***** INPUT *****
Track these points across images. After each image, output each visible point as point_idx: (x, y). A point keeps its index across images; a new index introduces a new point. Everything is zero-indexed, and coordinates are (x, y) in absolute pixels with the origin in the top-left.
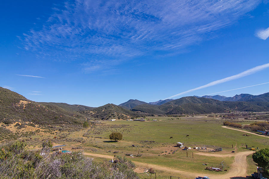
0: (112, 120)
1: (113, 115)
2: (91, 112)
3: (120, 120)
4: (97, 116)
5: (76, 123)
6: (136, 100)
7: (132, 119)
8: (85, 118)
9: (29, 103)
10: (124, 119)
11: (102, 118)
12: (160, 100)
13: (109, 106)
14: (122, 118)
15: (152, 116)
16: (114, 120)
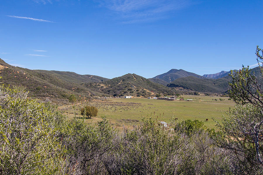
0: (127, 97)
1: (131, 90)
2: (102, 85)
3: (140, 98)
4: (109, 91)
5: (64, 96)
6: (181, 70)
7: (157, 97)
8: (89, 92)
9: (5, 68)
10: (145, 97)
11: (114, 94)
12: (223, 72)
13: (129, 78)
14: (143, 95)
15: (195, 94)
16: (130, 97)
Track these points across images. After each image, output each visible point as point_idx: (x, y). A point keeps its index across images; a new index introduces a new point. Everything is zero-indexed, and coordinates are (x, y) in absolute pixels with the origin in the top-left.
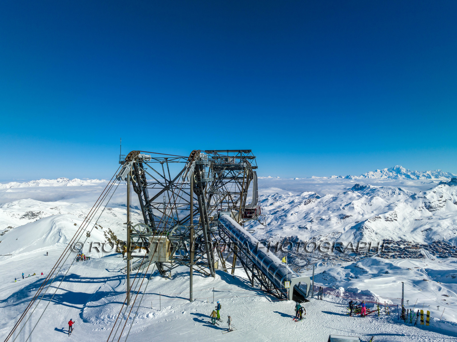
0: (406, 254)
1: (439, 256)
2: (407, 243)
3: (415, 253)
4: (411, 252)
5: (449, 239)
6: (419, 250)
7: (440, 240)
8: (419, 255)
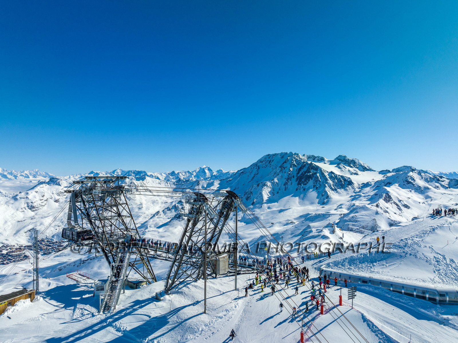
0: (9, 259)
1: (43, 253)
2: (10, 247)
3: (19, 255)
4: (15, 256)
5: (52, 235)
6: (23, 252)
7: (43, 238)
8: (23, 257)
*****
***** INPUT *****
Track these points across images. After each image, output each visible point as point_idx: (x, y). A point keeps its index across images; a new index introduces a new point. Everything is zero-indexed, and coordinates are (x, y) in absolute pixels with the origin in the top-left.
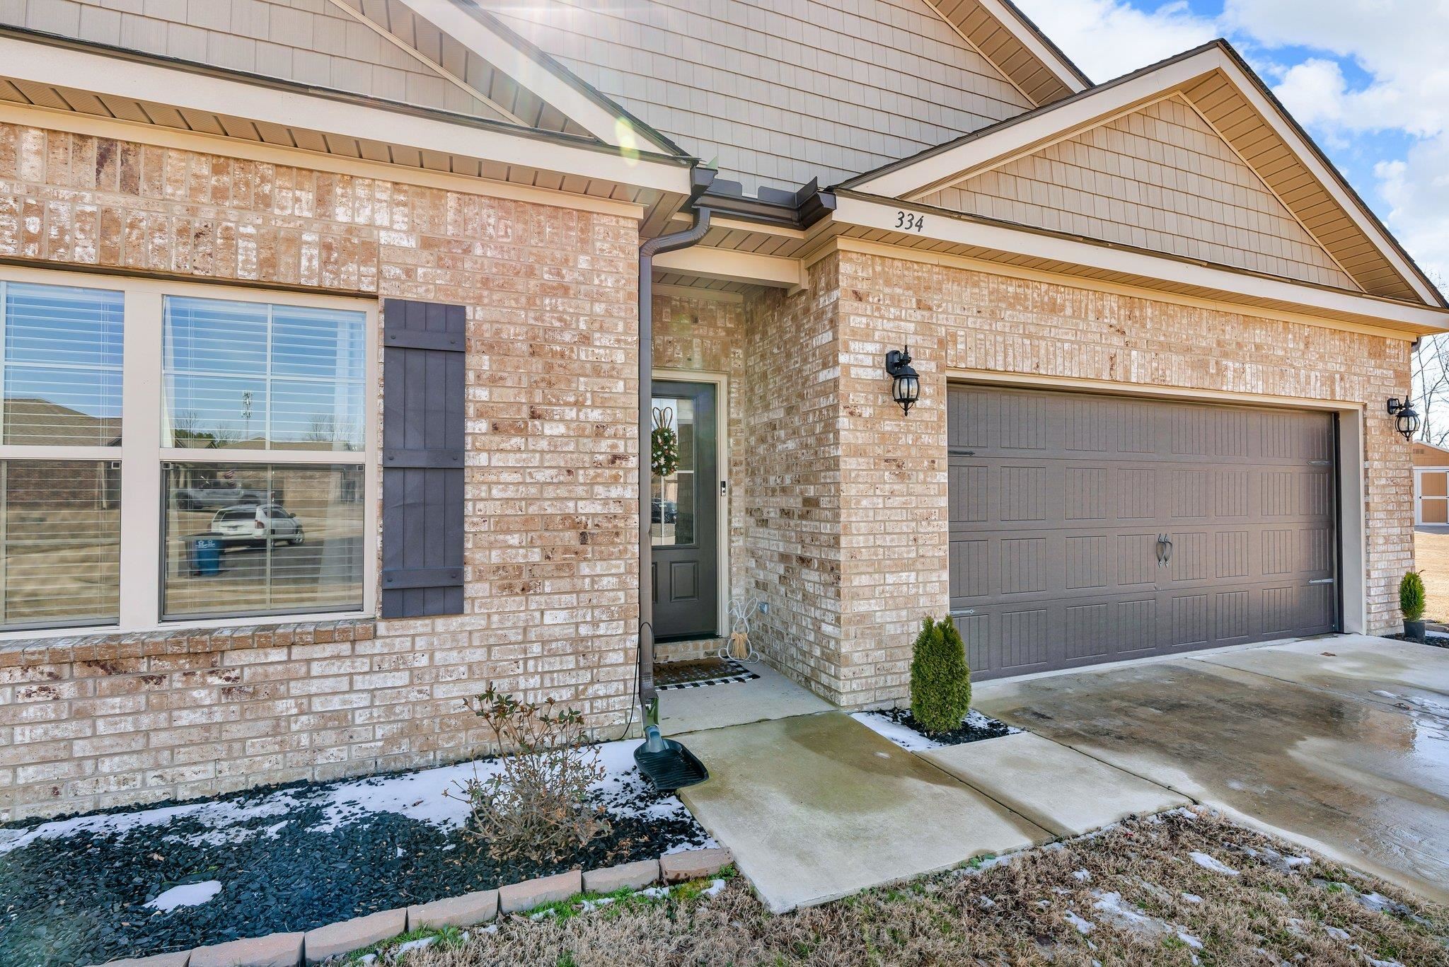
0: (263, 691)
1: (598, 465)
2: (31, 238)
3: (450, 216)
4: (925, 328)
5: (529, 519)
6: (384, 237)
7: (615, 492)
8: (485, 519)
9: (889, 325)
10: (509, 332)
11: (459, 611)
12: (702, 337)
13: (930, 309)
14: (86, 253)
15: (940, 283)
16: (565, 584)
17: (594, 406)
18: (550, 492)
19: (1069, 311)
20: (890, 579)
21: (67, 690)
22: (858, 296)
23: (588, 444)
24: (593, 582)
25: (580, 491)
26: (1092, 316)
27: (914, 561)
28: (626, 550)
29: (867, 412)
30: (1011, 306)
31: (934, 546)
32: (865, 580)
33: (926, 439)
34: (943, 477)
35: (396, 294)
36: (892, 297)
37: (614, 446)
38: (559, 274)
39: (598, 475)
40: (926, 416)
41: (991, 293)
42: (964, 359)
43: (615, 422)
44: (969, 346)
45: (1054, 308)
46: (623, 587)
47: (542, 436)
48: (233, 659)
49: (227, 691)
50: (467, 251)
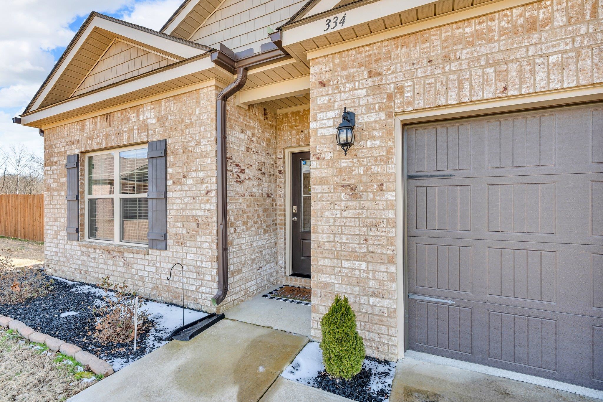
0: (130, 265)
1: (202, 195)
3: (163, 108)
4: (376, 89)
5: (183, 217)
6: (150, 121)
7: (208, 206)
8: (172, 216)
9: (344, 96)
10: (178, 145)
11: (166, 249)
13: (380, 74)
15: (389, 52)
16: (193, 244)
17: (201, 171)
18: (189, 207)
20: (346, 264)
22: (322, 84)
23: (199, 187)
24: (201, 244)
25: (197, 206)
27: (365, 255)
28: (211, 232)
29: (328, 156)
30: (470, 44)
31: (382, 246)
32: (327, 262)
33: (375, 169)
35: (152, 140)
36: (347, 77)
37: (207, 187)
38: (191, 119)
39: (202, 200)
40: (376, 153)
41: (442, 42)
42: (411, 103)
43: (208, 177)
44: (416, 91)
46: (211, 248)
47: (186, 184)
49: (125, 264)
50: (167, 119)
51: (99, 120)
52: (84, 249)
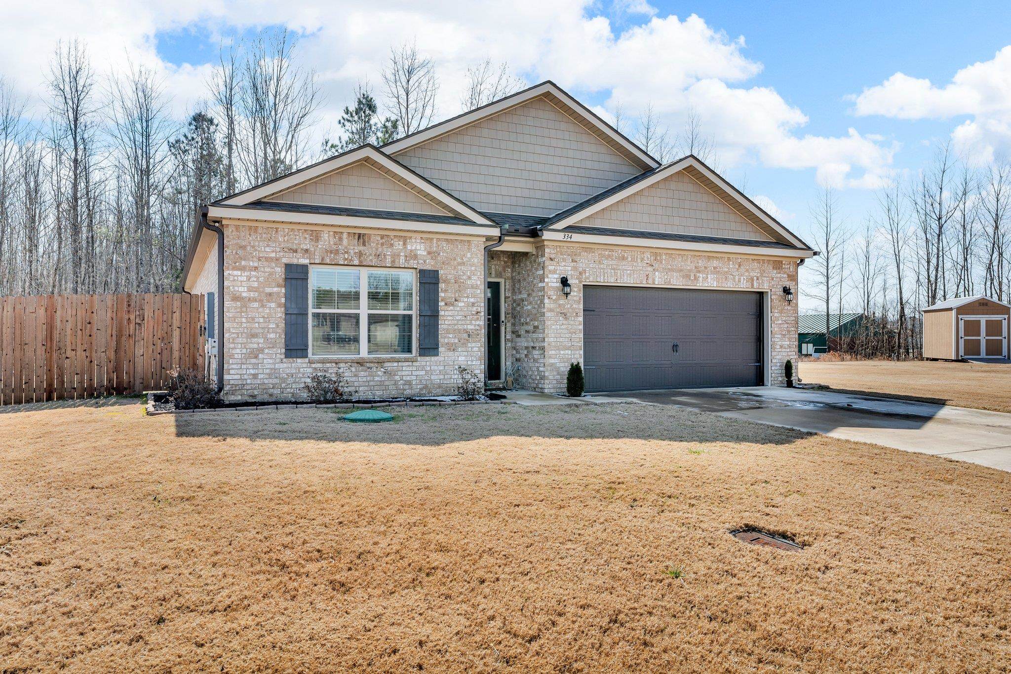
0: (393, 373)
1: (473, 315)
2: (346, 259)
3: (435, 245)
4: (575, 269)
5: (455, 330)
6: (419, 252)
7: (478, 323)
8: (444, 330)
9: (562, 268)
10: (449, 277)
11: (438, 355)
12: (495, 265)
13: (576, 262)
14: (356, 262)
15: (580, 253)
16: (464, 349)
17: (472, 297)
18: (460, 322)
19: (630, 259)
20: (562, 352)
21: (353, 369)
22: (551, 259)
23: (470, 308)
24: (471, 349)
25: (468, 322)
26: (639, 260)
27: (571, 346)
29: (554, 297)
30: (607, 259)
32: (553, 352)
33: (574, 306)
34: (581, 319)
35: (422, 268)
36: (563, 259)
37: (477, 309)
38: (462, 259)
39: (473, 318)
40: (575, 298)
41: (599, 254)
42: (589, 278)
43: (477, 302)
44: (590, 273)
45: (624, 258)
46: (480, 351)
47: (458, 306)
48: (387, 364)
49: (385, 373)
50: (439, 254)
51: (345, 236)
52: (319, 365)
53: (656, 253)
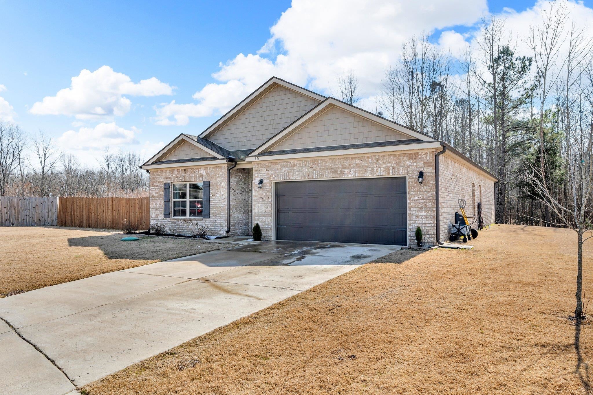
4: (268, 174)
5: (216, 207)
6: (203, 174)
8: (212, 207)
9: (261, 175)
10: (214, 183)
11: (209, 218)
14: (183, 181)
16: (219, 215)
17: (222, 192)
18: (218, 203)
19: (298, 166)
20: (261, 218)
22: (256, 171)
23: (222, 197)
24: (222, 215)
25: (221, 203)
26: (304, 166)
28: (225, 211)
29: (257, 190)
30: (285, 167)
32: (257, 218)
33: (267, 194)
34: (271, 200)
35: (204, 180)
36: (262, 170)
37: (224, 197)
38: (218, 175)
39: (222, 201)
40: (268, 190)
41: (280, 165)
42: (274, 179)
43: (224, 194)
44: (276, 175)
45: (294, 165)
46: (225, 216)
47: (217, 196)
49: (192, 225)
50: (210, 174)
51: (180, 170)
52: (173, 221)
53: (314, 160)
*****
***** INPUT *****
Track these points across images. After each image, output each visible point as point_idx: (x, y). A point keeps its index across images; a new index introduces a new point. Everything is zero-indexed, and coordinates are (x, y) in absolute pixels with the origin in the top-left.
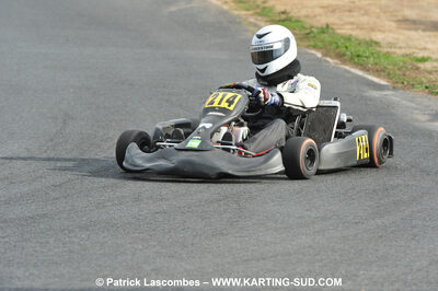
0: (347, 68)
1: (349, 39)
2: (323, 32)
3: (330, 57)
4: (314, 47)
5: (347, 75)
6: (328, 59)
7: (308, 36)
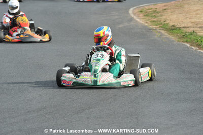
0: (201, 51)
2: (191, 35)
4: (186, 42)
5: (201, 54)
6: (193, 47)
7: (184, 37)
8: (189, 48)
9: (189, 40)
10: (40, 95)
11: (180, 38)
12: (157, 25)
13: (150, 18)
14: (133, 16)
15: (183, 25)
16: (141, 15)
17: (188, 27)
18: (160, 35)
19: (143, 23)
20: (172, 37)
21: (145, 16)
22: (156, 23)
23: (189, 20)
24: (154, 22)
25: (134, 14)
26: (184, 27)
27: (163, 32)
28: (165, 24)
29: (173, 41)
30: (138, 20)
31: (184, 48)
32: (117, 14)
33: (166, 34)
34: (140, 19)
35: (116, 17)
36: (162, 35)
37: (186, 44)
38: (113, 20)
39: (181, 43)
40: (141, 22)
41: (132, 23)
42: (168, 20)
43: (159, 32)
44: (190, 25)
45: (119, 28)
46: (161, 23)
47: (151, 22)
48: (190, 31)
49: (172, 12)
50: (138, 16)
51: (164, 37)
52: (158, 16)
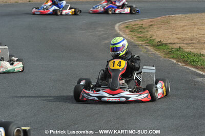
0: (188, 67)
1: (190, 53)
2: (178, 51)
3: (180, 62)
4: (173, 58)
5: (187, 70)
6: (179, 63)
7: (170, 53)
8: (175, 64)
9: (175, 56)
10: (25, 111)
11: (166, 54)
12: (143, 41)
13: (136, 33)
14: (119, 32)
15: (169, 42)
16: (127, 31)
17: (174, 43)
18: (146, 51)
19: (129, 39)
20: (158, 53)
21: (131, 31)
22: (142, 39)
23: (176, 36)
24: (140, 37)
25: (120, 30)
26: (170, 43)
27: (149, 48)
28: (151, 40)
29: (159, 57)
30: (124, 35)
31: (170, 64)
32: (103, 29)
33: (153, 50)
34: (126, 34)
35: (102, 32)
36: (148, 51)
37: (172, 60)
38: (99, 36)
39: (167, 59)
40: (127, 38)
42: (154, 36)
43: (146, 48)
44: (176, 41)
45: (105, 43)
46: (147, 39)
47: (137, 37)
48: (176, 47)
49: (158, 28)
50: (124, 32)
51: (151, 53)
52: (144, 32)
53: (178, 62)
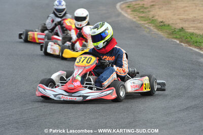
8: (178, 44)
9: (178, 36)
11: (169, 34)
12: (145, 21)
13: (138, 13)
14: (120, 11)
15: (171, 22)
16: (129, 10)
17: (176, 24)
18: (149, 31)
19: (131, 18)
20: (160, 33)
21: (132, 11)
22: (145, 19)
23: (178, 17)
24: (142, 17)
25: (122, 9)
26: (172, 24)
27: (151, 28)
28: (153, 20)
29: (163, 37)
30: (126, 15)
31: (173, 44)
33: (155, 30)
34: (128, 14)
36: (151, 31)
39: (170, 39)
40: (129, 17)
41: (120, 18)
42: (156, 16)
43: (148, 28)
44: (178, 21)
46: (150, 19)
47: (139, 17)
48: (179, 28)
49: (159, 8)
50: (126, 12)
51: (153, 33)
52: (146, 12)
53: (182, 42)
*****
PROBLEM DETAILS
Render the data lines as a numbered list, from the line with "8: (189, 48)" up to and including the line with "46: (161, 23)", leaving out any blank lines.

TASK OUTPUT
1. 8: (189, 48)
2. 9: (189, 40)
3. 10: (40, 95)
4. 11: (180, 38)
5. 12: (157, 25)
6. 13: (150, 18)
7. 14: (133, 16)
8. 15: (183, 25)
9. 16: (141, 15)
10. 17: (188, 27)
11. 18: (160, 35)
12. 19: (143, 23)
13. 20: (172, 37)
14. 21: (145, 16)
15. 22: (156, 23)
16. 23: (189, 20)
17. 24: (154, 22)
18. 25: (134, 14)
19. 26: (184, 27)
20. 27: (163, 32)
21. 28: (165, 24)
22. 29: (173, 41)
23. 30: (138, 20)
24. 31: (184, 48)
25. 32: (117, 14)
26. 33: (166, 34)
27. 34: (140, 19)
28. 35: (116, 17)
29. 36: (162, 35)
30. 37: (186, 44)
31. 38: (113, 20)
32. 39: (181, 43)
33. 40: (141, 22)
34. 41: (132, 23)
35. 42: (168, 20)
36. 43: (159, 32)
37. 44: (190, 25)
38. 45: (119, 28)
39. 46: (161, 23)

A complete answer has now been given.